* **Given text**
-*-
Depending on the exchange rate between the free and bound species, the appearance of peak movement may vary during the titration of one molecule with another molecule. In the case of fast exchange, cross peaks change according to the population weighted average of the free and bound chemical shifts, and thus these peaks move linearly from the peak position of the free to that of the bound. In this case, assignments of the bound spectra can be obtained reliably by following the movements of the peaks from the free to the bound positions. On the other hand, in the case of slow exchange, separate peaks correspond to the free and bound states. In this case, chemical shift assignments cannot be completely obtained without information from 3D triple resonance experiments. In the case of intermediate exchange, severe line-broadening effects occur during titration (Cavanagh et al., 1995). In all cases, tracking these chemical shift perturbations manually is tedious, especially when many peaks exhibit chemical shift changes.
-*-
* **Stored data**
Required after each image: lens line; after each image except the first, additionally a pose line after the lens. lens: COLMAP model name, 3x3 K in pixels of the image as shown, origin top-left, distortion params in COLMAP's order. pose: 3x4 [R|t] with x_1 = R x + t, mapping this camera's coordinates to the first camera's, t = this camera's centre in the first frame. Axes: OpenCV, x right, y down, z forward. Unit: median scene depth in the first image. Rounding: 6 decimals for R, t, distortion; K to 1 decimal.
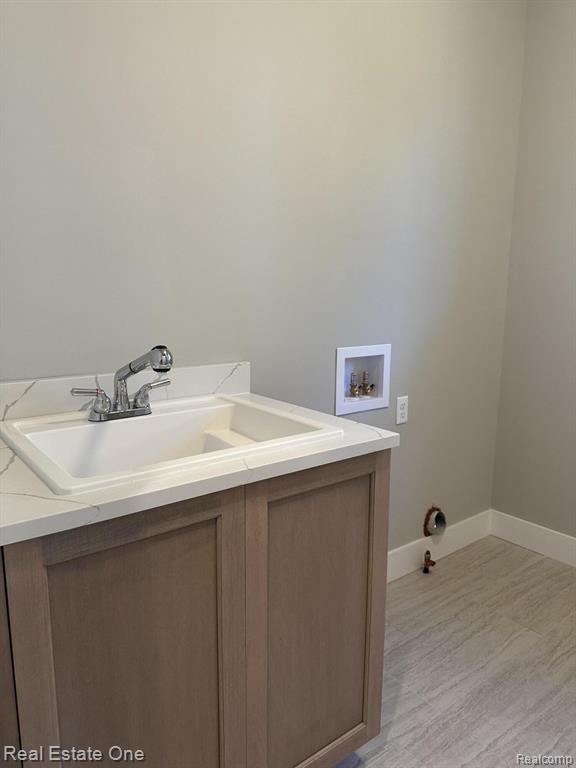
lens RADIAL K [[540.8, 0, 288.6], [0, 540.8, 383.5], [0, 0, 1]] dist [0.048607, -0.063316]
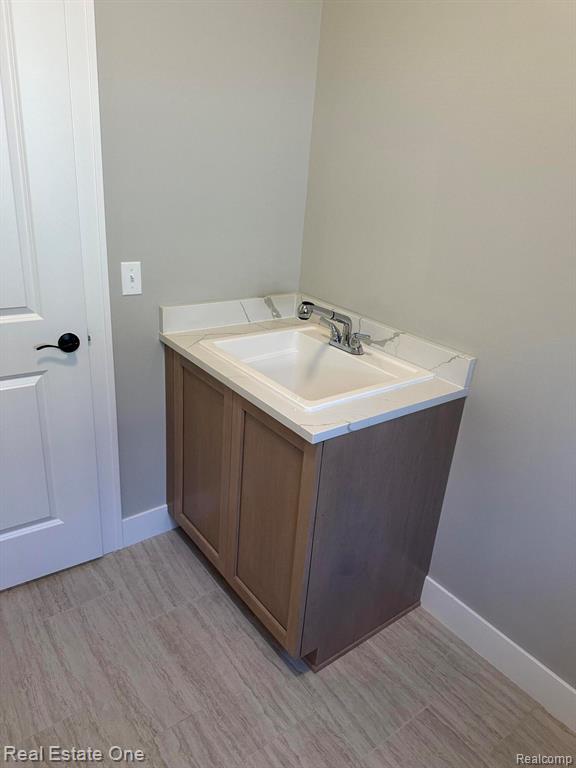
-*-
* **Assigned task**
In the passage on peak movement during titration, what happens in the case of intermediate exchange?

* **Output below**
Severe line-broadening effects occur during titration.